Now Sunak’s strategy of presenting himself as the serious player in tough times is stuttering. He looks like the continuity candidate, appeared aggressive in debates and has been wounded by hostility from Boris Johnson’s camp that blames him – rather than the Prime Minister’s own atrocious behaviour – for their hero’s downfall.

His team includes aides infamous for smears and a savage use of dark arts. He is lashing out with unconvincing efforts to woo activists on grammar schools, sending refugees to Rwanda and “woke nonsense” – despite claiming to have “zero interest in fighting a so-called culture war”. And having criticised Truss for proposing to swiftly cut taxes, he announced his own “temporary” cut in VAT on household energy bills.

Incredibly, he has been outflanked on both Brexit and the right by a rival who voted Remain and once argued for abolition of the monarchy during her days as a Liberal Democrat. Truss’s political skills must be admired, given her shifting politics, flip-flopping positions and awkwardness on stage.
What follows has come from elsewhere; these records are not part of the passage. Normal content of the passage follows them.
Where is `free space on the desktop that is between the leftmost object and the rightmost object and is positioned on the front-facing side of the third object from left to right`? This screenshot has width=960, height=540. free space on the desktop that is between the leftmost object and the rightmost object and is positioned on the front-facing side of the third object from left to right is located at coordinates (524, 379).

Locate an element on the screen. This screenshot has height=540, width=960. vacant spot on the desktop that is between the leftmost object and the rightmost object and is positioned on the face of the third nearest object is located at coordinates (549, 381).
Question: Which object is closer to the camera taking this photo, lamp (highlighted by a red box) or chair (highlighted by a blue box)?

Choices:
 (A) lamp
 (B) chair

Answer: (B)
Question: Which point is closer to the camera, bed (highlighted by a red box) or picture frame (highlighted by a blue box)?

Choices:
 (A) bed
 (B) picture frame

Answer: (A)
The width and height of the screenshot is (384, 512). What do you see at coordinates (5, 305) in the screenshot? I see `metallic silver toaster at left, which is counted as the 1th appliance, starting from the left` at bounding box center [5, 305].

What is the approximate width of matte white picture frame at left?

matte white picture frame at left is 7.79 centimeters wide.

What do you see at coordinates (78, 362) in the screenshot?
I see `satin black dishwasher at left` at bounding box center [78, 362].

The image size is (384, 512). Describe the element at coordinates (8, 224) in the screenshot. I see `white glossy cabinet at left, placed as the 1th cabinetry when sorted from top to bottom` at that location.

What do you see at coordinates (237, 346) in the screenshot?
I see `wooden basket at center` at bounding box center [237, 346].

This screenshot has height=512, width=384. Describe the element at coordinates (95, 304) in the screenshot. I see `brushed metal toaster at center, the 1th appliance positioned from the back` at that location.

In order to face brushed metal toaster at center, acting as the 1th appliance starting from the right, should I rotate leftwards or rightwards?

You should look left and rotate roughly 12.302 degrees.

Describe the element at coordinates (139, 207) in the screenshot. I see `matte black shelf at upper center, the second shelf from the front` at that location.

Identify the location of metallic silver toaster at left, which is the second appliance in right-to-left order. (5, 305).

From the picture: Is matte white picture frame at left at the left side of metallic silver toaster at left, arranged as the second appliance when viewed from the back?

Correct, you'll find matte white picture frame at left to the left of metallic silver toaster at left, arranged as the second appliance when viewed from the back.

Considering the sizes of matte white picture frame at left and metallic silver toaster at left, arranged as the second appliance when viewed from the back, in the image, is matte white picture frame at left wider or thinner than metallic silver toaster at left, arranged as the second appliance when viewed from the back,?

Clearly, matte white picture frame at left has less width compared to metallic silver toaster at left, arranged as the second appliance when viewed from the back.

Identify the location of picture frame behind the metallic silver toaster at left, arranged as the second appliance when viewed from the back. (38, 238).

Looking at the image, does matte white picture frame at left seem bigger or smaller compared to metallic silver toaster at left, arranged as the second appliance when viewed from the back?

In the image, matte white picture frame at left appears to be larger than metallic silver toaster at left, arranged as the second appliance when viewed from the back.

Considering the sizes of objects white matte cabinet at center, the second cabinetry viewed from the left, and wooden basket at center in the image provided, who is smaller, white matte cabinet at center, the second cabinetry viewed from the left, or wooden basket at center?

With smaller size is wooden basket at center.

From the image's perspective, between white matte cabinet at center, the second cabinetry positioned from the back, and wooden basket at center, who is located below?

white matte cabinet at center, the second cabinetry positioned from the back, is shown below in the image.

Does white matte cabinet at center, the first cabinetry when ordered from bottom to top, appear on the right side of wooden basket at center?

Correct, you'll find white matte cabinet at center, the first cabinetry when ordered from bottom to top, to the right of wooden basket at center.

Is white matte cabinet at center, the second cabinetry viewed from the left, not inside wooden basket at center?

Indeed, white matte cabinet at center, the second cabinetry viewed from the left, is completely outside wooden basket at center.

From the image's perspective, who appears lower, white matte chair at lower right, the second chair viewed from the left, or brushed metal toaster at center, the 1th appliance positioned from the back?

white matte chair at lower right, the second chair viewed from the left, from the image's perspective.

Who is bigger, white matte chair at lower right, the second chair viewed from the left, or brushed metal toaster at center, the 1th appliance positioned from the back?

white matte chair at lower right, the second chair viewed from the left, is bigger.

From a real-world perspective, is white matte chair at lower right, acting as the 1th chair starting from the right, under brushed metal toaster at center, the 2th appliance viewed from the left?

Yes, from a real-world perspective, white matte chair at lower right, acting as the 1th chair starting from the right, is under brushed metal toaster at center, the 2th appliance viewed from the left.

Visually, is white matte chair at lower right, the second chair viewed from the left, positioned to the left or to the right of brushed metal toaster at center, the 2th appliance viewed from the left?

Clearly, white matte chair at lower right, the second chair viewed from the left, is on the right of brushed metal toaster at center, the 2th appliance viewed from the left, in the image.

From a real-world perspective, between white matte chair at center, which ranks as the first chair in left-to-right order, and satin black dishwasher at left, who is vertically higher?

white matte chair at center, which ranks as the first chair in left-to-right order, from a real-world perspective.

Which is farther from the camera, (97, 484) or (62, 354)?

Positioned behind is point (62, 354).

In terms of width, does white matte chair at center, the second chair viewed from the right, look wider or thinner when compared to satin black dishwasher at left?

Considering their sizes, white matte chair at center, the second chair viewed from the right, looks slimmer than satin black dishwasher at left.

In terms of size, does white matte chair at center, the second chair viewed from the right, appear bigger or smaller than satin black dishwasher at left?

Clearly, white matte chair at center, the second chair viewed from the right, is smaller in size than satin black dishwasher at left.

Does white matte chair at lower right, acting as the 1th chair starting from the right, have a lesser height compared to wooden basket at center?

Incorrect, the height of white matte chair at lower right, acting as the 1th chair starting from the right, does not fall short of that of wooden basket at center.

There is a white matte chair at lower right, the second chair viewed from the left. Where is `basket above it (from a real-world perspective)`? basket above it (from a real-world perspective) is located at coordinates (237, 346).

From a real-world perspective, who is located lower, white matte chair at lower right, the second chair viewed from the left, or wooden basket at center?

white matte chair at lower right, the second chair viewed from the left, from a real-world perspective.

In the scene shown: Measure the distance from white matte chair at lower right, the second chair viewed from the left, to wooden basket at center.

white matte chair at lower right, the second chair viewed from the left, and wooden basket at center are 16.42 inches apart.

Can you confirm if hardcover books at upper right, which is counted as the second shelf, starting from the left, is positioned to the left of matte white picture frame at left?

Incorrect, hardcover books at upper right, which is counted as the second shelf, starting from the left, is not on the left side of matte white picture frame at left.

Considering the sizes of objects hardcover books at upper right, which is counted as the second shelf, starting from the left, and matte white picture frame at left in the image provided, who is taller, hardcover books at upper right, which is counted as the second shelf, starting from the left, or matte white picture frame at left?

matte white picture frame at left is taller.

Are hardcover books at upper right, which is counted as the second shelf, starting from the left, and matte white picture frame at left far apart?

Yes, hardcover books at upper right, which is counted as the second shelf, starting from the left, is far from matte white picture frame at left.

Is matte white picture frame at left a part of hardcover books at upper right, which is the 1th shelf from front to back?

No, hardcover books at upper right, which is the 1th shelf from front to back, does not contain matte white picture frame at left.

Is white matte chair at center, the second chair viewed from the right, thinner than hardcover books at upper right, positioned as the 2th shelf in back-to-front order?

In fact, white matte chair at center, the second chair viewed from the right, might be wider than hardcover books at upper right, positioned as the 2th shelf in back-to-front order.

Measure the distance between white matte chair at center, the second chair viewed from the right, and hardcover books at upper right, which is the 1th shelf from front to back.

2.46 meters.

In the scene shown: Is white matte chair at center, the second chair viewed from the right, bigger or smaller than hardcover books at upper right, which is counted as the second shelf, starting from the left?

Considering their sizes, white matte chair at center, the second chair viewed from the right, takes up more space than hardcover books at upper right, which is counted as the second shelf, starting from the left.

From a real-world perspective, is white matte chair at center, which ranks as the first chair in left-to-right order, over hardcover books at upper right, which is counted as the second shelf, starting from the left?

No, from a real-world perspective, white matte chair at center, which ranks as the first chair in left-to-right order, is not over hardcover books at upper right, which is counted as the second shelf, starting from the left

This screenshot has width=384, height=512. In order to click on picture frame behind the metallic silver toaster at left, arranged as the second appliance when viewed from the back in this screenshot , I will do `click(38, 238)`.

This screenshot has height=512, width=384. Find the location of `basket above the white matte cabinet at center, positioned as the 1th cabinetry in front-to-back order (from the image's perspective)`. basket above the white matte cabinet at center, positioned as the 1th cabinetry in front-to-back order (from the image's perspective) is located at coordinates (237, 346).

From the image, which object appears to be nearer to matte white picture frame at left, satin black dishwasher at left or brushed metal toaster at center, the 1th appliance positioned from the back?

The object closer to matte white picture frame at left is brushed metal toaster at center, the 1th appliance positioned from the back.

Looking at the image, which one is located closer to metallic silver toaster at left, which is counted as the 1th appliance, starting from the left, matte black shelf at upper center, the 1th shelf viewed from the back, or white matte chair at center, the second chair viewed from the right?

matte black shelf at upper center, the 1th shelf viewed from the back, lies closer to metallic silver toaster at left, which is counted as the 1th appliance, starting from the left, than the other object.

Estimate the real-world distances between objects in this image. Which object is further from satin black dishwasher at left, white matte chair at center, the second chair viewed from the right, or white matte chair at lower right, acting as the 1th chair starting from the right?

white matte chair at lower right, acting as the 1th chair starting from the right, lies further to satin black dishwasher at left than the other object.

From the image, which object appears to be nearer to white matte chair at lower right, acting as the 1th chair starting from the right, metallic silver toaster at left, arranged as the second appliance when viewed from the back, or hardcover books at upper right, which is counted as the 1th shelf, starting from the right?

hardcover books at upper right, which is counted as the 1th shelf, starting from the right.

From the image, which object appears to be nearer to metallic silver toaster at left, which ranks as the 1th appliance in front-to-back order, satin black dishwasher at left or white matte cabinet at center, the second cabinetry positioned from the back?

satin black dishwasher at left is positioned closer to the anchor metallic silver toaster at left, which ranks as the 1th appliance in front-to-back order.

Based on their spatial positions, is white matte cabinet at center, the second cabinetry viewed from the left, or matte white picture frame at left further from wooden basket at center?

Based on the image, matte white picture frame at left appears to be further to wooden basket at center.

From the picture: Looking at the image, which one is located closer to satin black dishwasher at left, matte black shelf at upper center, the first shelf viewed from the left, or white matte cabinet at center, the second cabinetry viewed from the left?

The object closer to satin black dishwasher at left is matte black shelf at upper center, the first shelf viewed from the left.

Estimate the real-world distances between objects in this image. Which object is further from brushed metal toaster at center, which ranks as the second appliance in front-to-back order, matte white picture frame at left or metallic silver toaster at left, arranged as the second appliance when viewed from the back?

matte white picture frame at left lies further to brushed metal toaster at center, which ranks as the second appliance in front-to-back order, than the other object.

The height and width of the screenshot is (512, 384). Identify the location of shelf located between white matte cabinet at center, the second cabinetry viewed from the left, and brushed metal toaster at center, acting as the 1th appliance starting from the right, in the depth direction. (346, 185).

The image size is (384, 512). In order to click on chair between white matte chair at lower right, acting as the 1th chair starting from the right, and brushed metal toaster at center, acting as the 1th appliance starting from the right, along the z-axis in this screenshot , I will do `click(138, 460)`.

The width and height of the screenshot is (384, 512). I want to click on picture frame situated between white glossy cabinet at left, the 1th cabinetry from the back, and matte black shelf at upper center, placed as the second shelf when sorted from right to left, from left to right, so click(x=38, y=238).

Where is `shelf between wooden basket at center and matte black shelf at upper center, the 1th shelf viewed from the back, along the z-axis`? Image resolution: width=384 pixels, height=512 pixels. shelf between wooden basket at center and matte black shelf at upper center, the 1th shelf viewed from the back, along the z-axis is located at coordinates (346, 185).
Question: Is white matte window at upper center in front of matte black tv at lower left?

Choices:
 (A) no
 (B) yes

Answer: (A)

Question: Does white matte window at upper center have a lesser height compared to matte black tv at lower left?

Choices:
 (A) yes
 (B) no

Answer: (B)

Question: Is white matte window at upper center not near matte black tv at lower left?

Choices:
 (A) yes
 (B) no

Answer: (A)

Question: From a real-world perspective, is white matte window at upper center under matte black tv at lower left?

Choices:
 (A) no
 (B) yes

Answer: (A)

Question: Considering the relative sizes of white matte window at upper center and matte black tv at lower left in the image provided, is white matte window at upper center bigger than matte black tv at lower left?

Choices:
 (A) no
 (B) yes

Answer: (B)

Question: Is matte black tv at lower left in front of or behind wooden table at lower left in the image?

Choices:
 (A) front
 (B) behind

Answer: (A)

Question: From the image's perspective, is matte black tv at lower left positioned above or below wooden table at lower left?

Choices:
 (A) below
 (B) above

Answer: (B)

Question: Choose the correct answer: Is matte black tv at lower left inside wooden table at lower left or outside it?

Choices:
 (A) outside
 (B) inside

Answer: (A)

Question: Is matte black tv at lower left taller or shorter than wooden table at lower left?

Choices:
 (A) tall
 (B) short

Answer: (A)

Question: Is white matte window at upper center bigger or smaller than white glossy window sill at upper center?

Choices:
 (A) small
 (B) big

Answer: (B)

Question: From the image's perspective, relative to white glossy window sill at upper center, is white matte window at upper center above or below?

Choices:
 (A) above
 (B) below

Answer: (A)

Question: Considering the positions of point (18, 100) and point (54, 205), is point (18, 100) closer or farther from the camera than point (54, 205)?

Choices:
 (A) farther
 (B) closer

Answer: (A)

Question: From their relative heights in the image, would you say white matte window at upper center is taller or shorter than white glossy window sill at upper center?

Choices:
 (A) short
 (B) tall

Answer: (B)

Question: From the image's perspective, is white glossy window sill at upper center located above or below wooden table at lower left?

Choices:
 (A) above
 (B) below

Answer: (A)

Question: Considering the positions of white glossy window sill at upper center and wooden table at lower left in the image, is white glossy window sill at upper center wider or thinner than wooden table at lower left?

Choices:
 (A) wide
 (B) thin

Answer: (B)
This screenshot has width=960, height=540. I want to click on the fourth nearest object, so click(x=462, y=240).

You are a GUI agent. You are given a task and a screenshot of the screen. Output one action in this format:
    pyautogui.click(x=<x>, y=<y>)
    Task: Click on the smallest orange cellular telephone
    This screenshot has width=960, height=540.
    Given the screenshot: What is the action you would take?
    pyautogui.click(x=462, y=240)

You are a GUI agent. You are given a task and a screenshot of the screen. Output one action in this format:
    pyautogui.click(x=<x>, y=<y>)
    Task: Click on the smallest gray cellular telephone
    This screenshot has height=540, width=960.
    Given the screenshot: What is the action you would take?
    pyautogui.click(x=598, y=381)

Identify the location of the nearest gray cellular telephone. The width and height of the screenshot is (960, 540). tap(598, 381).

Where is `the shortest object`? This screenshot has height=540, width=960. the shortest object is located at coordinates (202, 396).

Yet strangely, she has offered a more authentic presence in this campaign. She is driven, geeky, resolute and has a streak of rebelliousness – even if she is playing down her middle-class roots and brutally demeaning the school in Leeds that helped her to reach Oxford University.

I fear that Sunak will see this campaign as a missed opportunity. He should have been true to himself and campaigned as a compassionate, modern Conservative who believed in aspiration and Brexit, facing down the hardliners and populists. He could have challenged the party to move on from the past, forcing a much needed debate on adapting their small-state ideals to an ageing society with creaking public services rather than simply offering a reheated Thatcherism. He would still probably have lost. But at least he would have gone down with his pride and principles intact.